» **Task instructions**
Word for word, restate every record.

» **Records supplied**
↓
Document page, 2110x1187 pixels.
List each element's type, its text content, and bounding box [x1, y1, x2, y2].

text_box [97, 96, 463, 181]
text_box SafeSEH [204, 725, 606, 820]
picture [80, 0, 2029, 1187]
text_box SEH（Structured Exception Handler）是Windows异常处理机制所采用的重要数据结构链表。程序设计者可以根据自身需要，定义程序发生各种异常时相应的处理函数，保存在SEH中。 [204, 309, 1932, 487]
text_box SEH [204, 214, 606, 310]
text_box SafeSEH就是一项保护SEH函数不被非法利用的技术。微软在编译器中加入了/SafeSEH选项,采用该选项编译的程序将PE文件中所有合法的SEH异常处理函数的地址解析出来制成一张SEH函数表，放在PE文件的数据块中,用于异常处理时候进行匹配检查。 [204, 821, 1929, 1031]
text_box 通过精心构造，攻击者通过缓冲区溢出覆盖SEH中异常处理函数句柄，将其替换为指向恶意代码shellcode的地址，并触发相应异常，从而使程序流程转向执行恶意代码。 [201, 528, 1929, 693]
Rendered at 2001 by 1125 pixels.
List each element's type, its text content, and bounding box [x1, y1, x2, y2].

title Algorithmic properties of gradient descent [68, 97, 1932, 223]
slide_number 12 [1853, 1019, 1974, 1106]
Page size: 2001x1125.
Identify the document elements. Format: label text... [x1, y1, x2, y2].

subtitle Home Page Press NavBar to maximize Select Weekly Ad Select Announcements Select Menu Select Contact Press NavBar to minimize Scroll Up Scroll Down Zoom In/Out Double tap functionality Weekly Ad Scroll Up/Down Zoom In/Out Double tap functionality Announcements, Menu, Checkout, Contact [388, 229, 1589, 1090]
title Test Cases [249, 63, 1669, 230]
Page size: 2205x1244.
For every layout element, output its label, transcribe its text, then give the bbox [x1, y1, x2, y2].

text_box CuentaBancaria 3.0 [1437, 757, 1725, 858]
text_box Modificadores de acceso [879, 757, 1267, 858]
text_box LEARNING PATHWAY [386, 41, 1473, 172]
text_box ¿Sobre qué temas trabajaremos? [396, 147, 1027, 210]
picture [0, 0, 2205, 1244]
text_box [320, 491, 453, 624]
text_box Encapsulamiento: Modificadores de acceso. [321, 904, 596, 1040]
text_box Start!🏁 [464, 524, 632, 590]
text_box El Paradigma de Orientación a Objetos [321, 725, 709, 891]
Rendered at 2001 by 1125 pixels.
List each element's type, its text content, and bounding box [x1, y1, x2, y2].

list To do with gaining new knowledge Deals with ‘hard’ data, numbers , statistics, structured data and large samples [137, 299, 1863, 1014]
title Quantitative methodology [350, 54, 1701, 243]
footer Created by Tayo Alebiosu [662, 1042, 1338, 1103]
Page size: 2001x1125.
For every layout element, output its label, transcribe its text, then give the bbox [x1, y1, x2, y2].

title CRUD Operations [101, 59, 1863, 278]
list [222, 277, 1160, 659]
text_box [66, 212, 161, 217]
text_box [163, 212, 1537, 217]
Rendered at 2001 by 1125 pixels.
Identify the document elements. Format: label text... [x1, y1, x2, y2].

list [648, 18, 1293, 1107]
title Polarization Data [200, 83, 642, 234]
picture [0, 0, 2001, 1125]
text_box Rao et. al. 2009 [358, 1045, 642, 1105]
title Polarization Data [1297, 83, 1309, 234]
↑
» **Result below**
Document page, 2110x1187 pixels.
List each element's type, its text content, and bounding box [x1, y1, x2, y2].

text_box [97, 96, 463, 181]
text_box SafeSEH [204, 725, 606, 820]
picture [80, 0, 2029, 1187]
text_box SEH（Structured Exception Handler）是Windows异常处理机制所采用的重要数据结构链表。程序设计者可以根据自身需要，定义程序发生各种异常时相应的处理函数，保存在SEH中。 [204, 309, 1932, 487]
text_box SEH [204, 214, 606, 310]
text_box SafeSEH就是一项保护SEH函数不被非法利用的技术。微软在编译器中加入了/SafeSEH选项,采用该选项编译的程序将PE文件中所有合法的SEH异常处理函数的地址解析出来制成一张SEH函数表，放在PE文件的数据块中,用于异常处理时候进行匹配检查。 [204, 821, 1929, 1031]
text_box 通过精心构造，攻击者通过缓冲区溢出覆盖SEH中异常处理函数句柄，将其替换为指向恶意代码shellcode的地址，并触发相应异常，从而使程序流程转向执行恶意代码。 [201, 528, 1929, 693]
Rendered at 2001 by 1125 pixels.
List each element's type, its text content, and bounding box [x1, y1, x2, y2].

title Algorithmic properties of gradient descent [68, 97, 1932, 223]
slide_number 12 [1853, 1019, 1974, 1106]
Page size: 2001x1125.
Identify the document elements. Format: label text... [x1, y1, x2, y2].

subtitle Home Page Press NavBar to maximize Select Weekly Ad Select Announcements Select Menu Select Contact Press NavBar to minimize Scroll Up Scroll Down Zoom In/Out Double tap functionality Weekly Ad Scroll Up/Down Zoom In/Out Double tap functionality Announcements, Menu, Checkout, Contact [388, 229, 1589, 1090]
title Test Cases [249, 63, 1669, 230]
Page size: 2205x1244.
For every layout element, output its label, transcribe its text, then give the bbox [x1, y1, x2, y2].

text_box CuentaBancaria 3.0 [1437, 757, 1725, 858]
text_box Modificadores de acceso [879, 757, 1267, 858]
text_box LEARNING PATHWAY [386, 41, 1473, 172]
text_box ¿Sobre qué temas trabajaremos? [396, 147, 1027, 210]
picture [0, 0, 2205, 1244]
text_box [320, 491, 453, 624]
text_box Encapsulamiento: Modificadores de acceso. [321, 904, 596, 1040]
text_box Start!🏁 [464, 524, 632, 590]
text_box El Paradigma de Orientación a Objetos [321, 725, 709, 891]
Rendered at 2001 by 1125 pixels.
List each element's type, its text content, and bounding box [x1, y1, x2, y2].

list To do with gaining new knowledge Deals with ‘hard’ data, numbers , statistics, structured data and large samples [137, 299, 1863, 1014]
title Quantitative methodology [350, 54, 1701, 243]
footer Created by Tayo Alebiosu [662, 1042, 1338, 1103]
Page size: 2001x1125.
For every layout element, output its label, transcribe its text, then give the bbox [x1, y1, x2, y2].

title CRUD Operations [101, 59, 1863, 278]
list [222, 277, 1160, 659]
text_box [66, 212, 161, 217]
text_box [163, 212, 1537, 217]
Rendered at 2001 by 1125 pixels.
Identify the document elements. Format: label text... [x1, y1, x2, y2].

list [648, 18, 1293, 1107]
title Polarization Data [200, 83, 642, 234]
picture [0, 0, 2001, 1125]
text_box Rao et. al. 2009 [358, 1045, 642, 1105]
title Polarization Data [1297, 83, 1309, 234]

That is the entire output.